"Ladies Who Lunch" is a phrase that, for me at least, is laden with implied meaning, all of it negative.
Let's start with "Ladies". These women would be respledent in elegant, crisply pressed dresses, tasteful yet expensive pearls, coiffed hairdos, junior league membership, and freshly applied neutral-colored lipstick. If they have children, you would never know it, as neither their bodies nor their conversations show any trace of child-rearing, aside from the occasional boast about prep-school admissions.

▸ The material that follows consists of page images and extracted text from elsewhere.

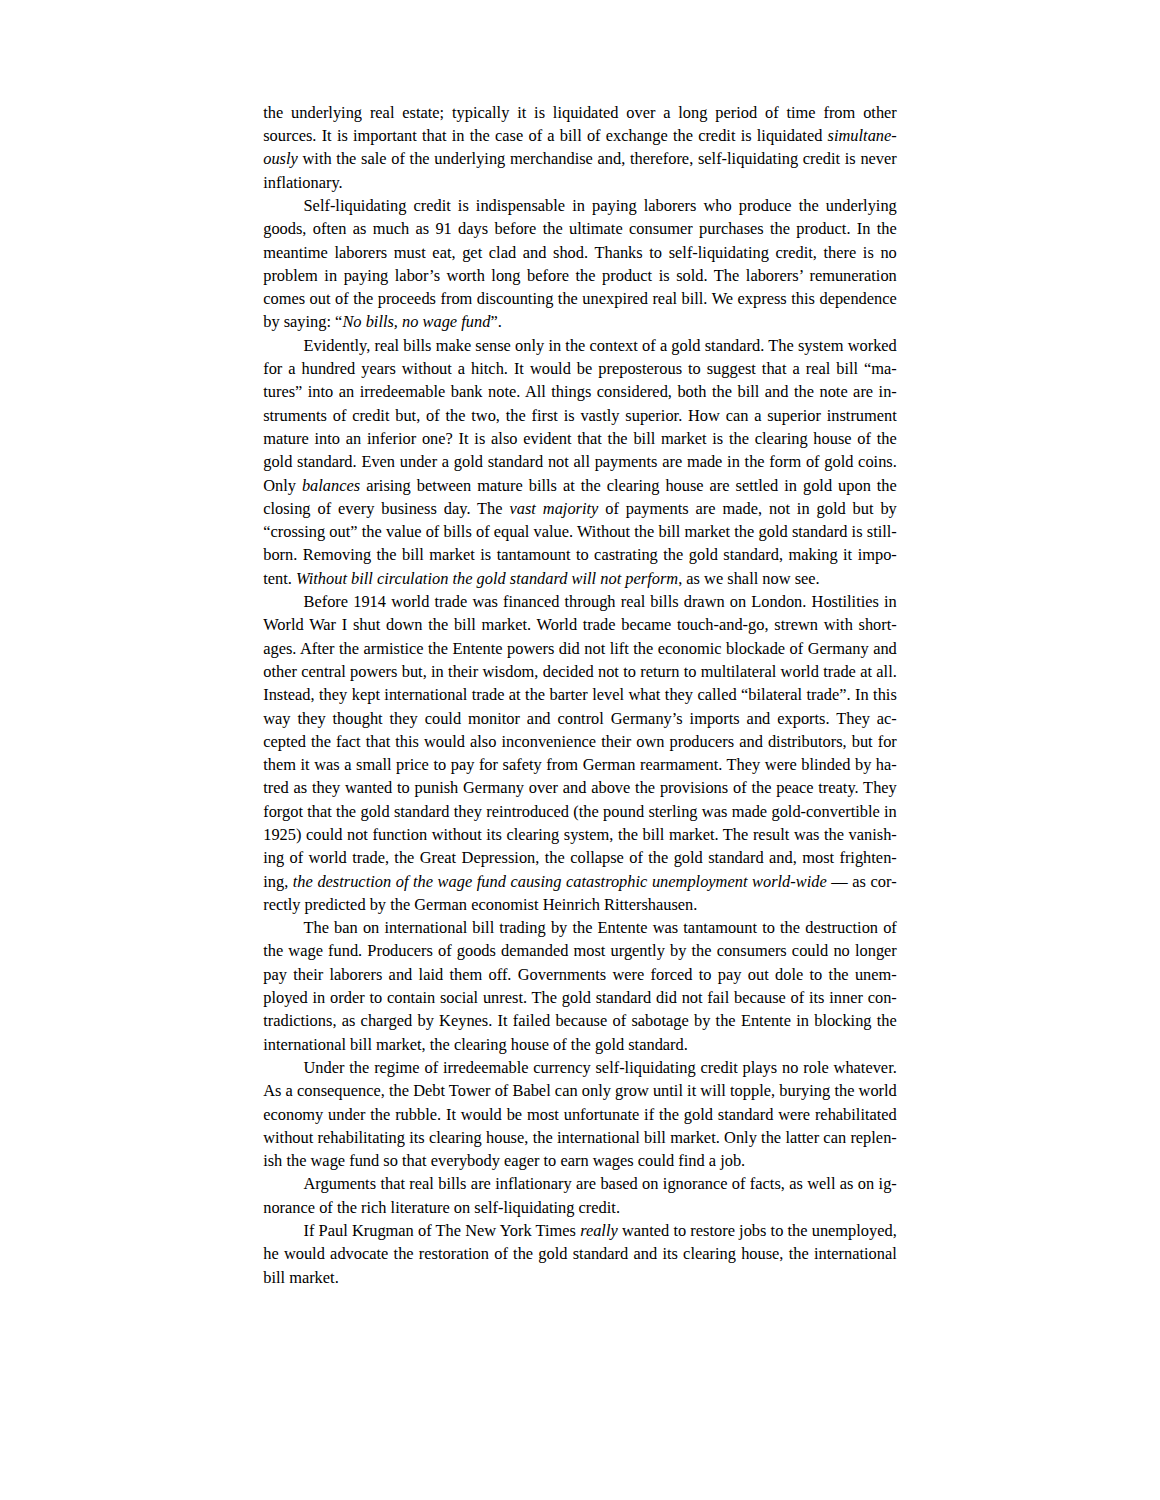the underlying real estate; typically it is liquidated over a long period of time from other sources. It is important that in the case of a bill of exchange the credit is liquidated simultaneously with the sale of the underlying merchandise and, therefore, self-liquidating credit is never inflationary.
Self-liquidating credit is indispensable in paying laborers who produce the underlying goods, often as much as 91 days before the ultimate consumer purchases the product. In the meantime laborers must eat, get clad and shod. Thanks to self-liquidating credit, there is no problem in paying labor’s worth long before the product is sold. The laborers’ remuneration comes out of the proceeds from discounting the unexpired real bill. We express this dependence by saying: “No bills, no wage fund”.
Evidently, real bills make sense only in the context of a gold standard. The system worked for a hundred years without a hitch. It would be preposterous to suggest that a real bill “matures” into an irredeemable bank note. All things considered, both the bill and the note are instruments of credit but, of the two, the first is vastly superior. How can a superior instrument mature into an inferior one? It is also evident that the bill market is the clearing house of the gold standard. Even under a gold standard not all payments are made in the form of gold coins. Only balances arising between mature bills at the clearing house are settled in gold upon the closing of every business day. The vast majority of payments are made, not in gold but by “crossing out” the value of bills of equal value. Without the bill market the gold standard is still-born. Removing the bill market is tantamount to castrating the gold standard, making it impotent. Without bill circulation the gold standard will not perform, as we shall now see.
Before 1914 world trade was financed through real bills drawn on London. Hostilities in World War I shut down the bill market. World trade became touch-and-go, strewn with shortages. After the armistice the Entente powers did not lift the economic blockade of Germany and other central powers but, in their wisdom, decided not to return to multilateral world trade at all. Instead, they kept international trade at the barter level what they called “bilateral trade”. In this way they thought they could monitor and control Germany’s imports and exports. They accepted the fact that this would also inconvenience their own producers and distributors, but for them it was a small price to pay for safety from German rearmament. They were blinded by hatred as they wanted to punish Germany over and above the provisions of the peace treaty. They forgot that the gold standard they reintroduced (the pound sterling was made gold-convertible in 1925) could not function without its clearing system, the bill market. The result was the vanishing of world trade, the Great Depression, the collapse of the gold standard and, most frightening, the destruction of the wage fund causing catastrophic unemployment world-wide — as correctly predicted by the German economist Heinrich Rittershausen.
The ban on international bill trading by the Entente was tantamount to the destruction of the wage fund. Producers of goods demanded most urgently by the consumers could no longer pay their laborers and laid them off. Governments were forced to pay out dole to the unemployed in order to contain social unrest. The gold standard did not fail because of its inner contradictions, as charged by Keynes. It failed because of sabotage by the Entente in blocking the international bill market, the clearing house of the gold standard.
Under the regime of irredeemable currency self-liquidating credit plays no role whatever. As a consequence, the Debt Tower of Babel can only grow until it will topple, burying the world economy under the rubble. It would be most unfortunate if the gold standard were rehabilitated without rehabilitating its clearing house, the international bill market. Only the latter can replenish the wage fund so that everybody eager to earn wages could find a job.
Arguments that real bills are inflationary are based on ignorance of facts, as well as on ignorance of the rich literature on self-liquidating credit.
If Paul Krugman of The New York Times really wanted to restore jobs to the unemployed, he would advocate the restoration of the gold standard and its clearing house, the international bill market.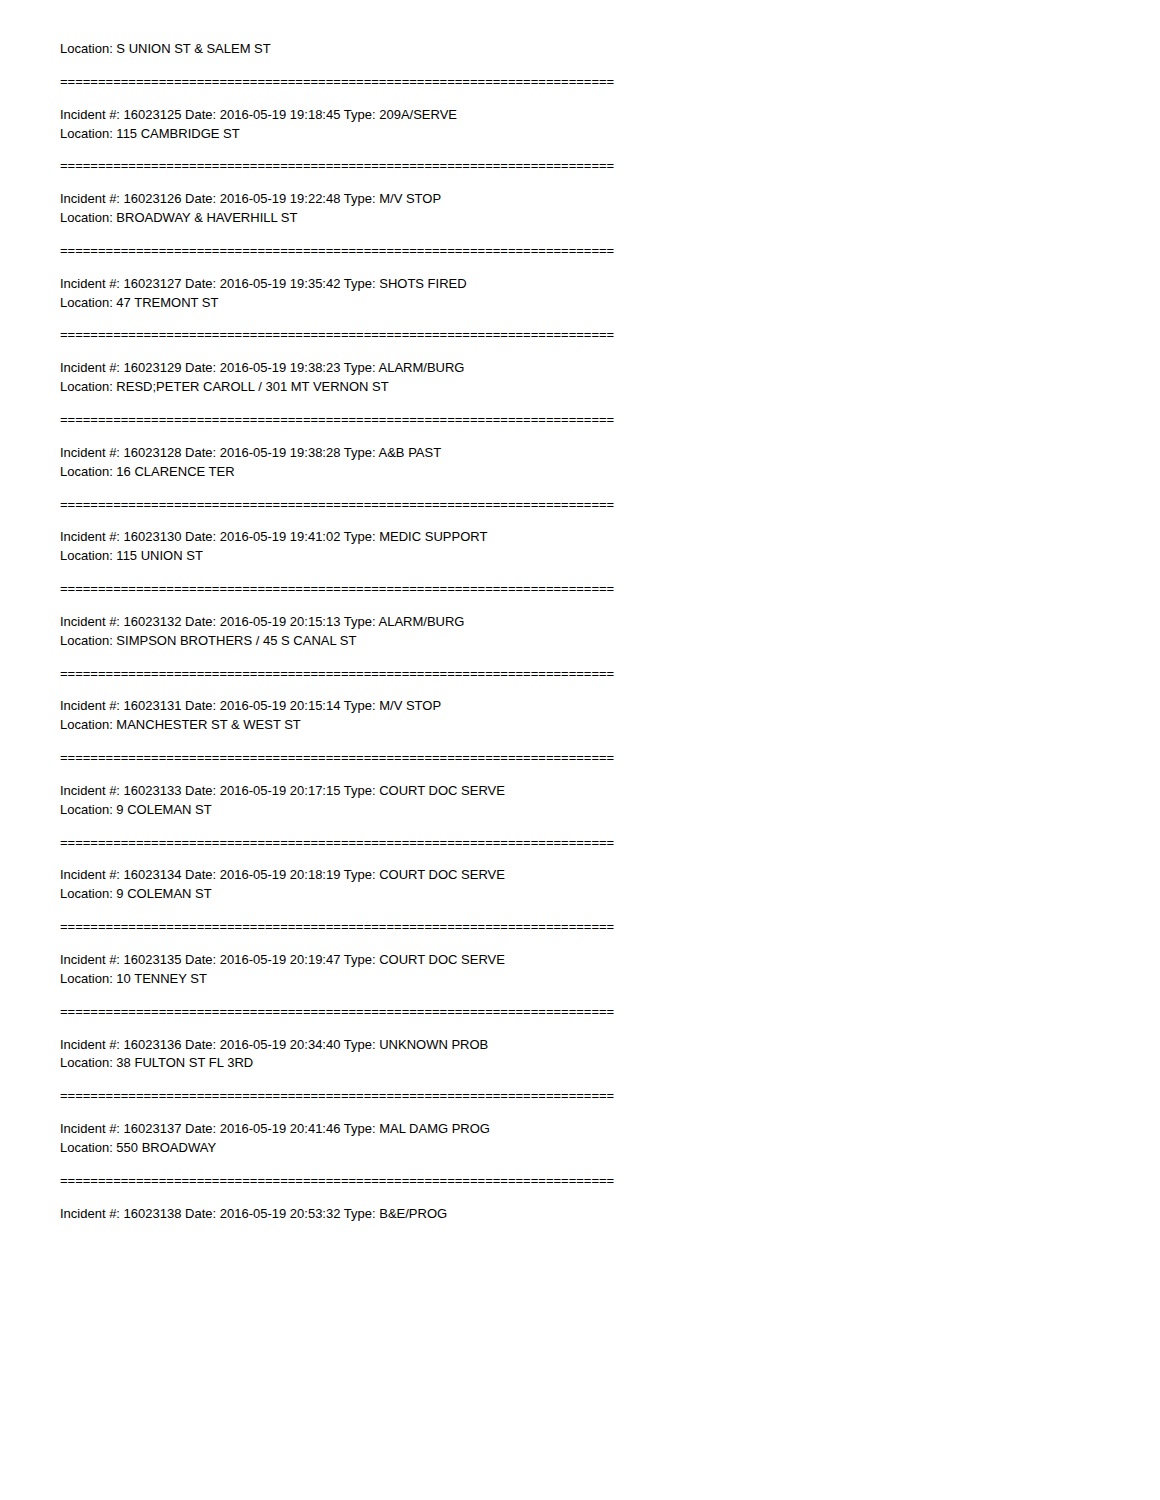Location: S UNION ST & SALEM ST
=========================================================================
Incident #: 16023125 Date: 2016-05-19 19:18:45 Type: 209A/SERVE
Location: 115 CAMBRIDGE ST
=========================================================================
Incident #: 16023126 Date: 2016-05-19 19:22:48 Type: M/V STOP
Location: BROADWAY & HAVERHILL ST
=========================================================================
Incident #: 16023127 Date: 2016-05-19 19:35:42 Type: SHOTS FIRED
Location: 47 TREMONT ST
=========================================================================
Incident #: 16023129 Date: 2016-05-19 19:38:23 Type: ALARM/BURG
Location: RESD;PETER CAROLL / 301 MT VERNON ST
=========================================================================
Incident #: 16023128 Date: 2016-05-19 19:38:28 Type: A&B PAST
Location: 16 CLARENCE TER
=========================================================================
Incident #: 16023130 Date: 2016-05-19 19:41:02 Type: MEDIC SUPPORT
Location: 115 UNION ST
=========================================================================
Incident #: 16023132 Date: 2016-05-19 20:15:13 Type: ALARM/BURG
Location: SIMPSON BROTHERS / 45 S CANAL ST
=========================================================================
Incident #: 16023131 Date: 2016-05-19 20:15:14 Type: M/V STOP
Location: MANCHESTER ST & WEST ST
=========================================================================
Incident #: 16023133 Date: 2016-05-19 20:17:15 Type: COURT DOC SERVE
Location: 9 COLEMAN ST
=========================================================================
Incident #: 16023134 Date: 2016-05-19 20:18:19 Type: COURT DOC SERVE
Location: 9 COLEMAN ST
=========================================================================
Incident #: 16023135 Date: 2016-05-19 20:19:47 Type: COURT DOC SERVE
Location: 10 TENNEY ST
=========================================================================
Incident #: 16023136 Date: 2016-05-19 20:34:40 Type: UNKNOWN PROB
Location: 38 FULTON ST FL 3RD
=========================================================================
Incident #: 16023137 Date: 2016-05-19 20:41:46 Type: MAL DAMG PROG
Location: 550 BROADWAY
=========================================================================
Incident #: 16023138 Date: 2016-05-19 20:53:32 Type: B&E/PROG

Then we have "Who Lunch." It seems to me that this Lunch is the principal purpose and activity of said ladies, as their lives are otherwise devoid of demands and fulfillment. The lunch itself is served on china, with linen napkins, either poolside at the country club or in the solarium of one specimen's spacious mansion. Topics of conversation are likely to be their despair over finding and keeping good help, soliciting donations for an upcoming charity event, pilates horror stories, and the guilty pleasure of watching The Real Housewives of New Jersey on Bravo. There is iced tea and thinly sliced poached chicken salad involved, and a light chiffon type dessert which is only barely picked at although they are all secretly starving.
OK, enough with the perjorative sterotyping already. As much as this perception truly does linger wtih me, talking about it here is a defensive move on my part so that I can contrast that image with our intrepid team:
The Foodie Girls Lunch Brigade. Our mission: Chasing down great mid-day eats in LA.*
We are not coiffed. We wear no lipstick. We come hungry, and we relish every bite of our food. Paper plates are fine with us. It's a new day. It's a new generation. It's Ladies Who Lunch 2.0.
Episode 1: We Try the Truck
If you have not been under a rock, you will have heard tell of the elusive Kogi Truck. Fashioned after the plethora of mobile taco trucks that have been roaming the streets of Los Angeles since time began, this 2.0 phenomenon features a 4 star chef, a fusion of Korean BBQ and Mexican food (think short rib tacos and kimchee quesadillas), 36,687 followers who track its locale via twitter, a publicist who is obviously a genius, and a highly divided group of local afficionados who can't decide if this is the greatest food on the planet or an overrated waste of time. They officially crossed the chasm when NPR did a story on the legendary trucks.
Time for us to check it out. We discover that the Azul truck will be parked next to a Santa Monica office park from 12-3, and the rendezvous is arranged. After surveying the crowd in line for recommendations and waiting for about 20 minutes, we order pretty much every kind of taco, one of those quesadillas, and a beef burrito. A short while later, our number is called and we retreat to a picnic table with full plates and our cold Diet Cokes**.
The tacos were tasty, but mostly because of the heavily dressed slaw/salad on top of the meat. The tortillas were nothing special, and I found eating the filling on its own was a better way to go. The beef short ribs were the best of the bunch, with a nice carmelized BBQ flavor on the meat. Chicken and pork were indistinguishable and just OK, and the tofu was distinctly unappetizing. We had better luck with the kimchee quesadilla, where the tart crispiness of the cabbage contrasted well with the cheese and the sauce on top. The burrito was almost sweet compared to the other dishes, with the addition of potatoes to the filling and the subtraction of the tangy slaw that covers the tacos. We liked it.
Have we become followers, avid for our next dose of Kogi magic? Definitely not. Was it worth a try? Sure. But only if it happens to be in the neighborhood, and the line is not too long.
Foodie Girls Final Verdict: We won't be back.
If anyone out there feels the call to join the Foodie Girls, let me know. But if you're wearing make-up and pearls and don't want to talk about your kids? Forget about it!
*I am jumping the gun by giving us a title and a mission after one outing, but we do have another one scheduled for next week, so my presumption will hopefully be forgiven and perhaps even endorsed by my cohorts. If in fact we do not continue, I will demote the effort to "Two lunches I ate with my friends a while ago."
** I give them big points for choosing Coke over Pepsi, and for keeping the sodas exceptionally cold in a bed of crushed ice.
*** Photo credit on this post goes to a fellow Foodie Girl. I forgot my camera that day.